» Source document:
====
Speaking of cut too high, here's a zeon lawn we manage. Way too high, but that's the way he likes it.

Took this photo yesterday. Bank on right was bare clay and weeds when we started here in the spring.

I like it better short, but i guess it comes down to personal preference.


----------



## TN Hawkeye (May 7, 2018)

First of all, love the name. 2nd of all the lawn looks great. I cut my lawn at a little taller than yours before I decided to transition it all to Bermuda. It looked thick, not as thick as yours, but full and was soft on the feet. However once I lowered my height of cut I realized that it was the top growth that made it look so thick. Underneath it was sort of thin. Imagine a bunch of people standing together. Each one has an open umbrella. From above it looks like a solid surface of umbrellas. But there is still space between the people. Now add more people, give everyone a smaller umbrella and move them closer together. Same look from above but more dense underneath. That's what mowing shorter will do. You are miles ahead of where I started. You have a beautiful lawn no matter which way you choose to go.


----------



## ThickLawnThickWife (Jul 23, 2018)

jonthepain said:


> I was going to post something pithy but then i went back to check your screen name, and I'm laughing so hard i forgot what i was going to say.
> 
> Lawn looks great btw
> 
> ...


Thanks!!
I was trying to come up with a screen name when I looked up and saw my beautiful wife standing in my beautiful lawn....put them together and viola my screen. If you happen to remember your comment please share. I am very interested in learning more about lawn care.


----------
====
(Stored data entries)
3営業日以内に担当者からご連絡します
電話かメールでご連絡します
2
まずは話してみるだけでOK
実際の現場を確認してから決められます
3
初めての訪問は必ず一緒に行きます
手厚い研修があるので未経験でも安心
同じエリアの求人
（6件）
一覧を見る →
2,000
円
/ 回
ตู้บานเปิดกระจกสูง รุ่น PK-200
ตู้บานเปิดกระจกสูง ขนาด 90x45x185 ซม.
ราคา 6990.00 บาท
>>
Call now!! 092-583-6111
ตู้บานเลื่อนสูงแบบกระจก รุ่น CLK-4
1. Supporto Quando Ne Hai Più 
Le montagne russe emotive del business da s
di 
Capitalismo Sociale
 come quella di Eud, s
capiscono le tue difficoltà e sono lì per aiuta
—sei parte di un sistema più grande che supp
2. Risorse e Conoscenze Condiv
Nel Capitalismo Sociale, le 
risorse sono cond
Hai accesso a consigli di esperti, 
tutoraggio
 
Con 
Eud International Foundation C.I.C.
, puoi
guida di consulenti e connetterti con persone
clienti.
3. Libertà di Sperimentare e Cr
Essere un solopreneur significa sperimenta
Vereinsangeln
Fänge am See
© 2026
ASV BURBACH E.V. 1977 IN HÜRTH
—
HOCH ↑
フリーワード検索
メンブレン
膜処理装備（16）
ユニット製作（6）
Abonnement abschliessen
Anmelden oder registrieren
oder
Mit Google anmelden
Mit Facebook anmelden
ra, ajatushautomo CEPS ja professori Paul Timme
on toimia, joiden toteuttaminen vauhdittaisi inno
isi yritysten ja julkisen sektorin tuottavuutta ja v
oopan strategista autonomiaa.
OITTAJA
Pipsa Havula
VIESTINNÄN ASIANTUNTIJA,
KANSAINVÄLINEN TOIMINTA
====
» Assignment 1:
Set down the part of the lawn forum thread from "Speaking of cut" up to and including "in the spring.".
» Assignment 2:
Answer these questions from the lawn forum thread, one line each:
(a) What was the bank on the right like when work started there in the spring?
(b) What grass did TN Hawkeye decide to transition the lawn to?
(c) What two things did ThickLawnThickWife put together to make the screen name?
» Assignment 3:
For each statement, say whether it agrees with the lawn forum thread, and quote the words that decide it:
(a) The owner of the zeon lawn likes it cut high.
(b) After lowering the height of cut, TN Hawkeye found the lawn was dense underneath.
(c) jonthepain said the lawn looks great.
Use only the lawn forum thread.

» Task result 1:
Speaking of cut too high, here's a zeon lawn we manage. Way too high, but that's the way he likes it.

Took this photo yesterday. Bank on right was bare clay and weeds when we started here in the spring.

» Task result 2:
(a) Bare clay and weeds.
(b) Bermuda.
(c) The wife and the lawn.

» Task result 3:
(a) Yes: "Way too high, but that's the way he likes it."
(b) No: "Underneath it was sort of thin."
(c) Yes: "Lawn looks great btw"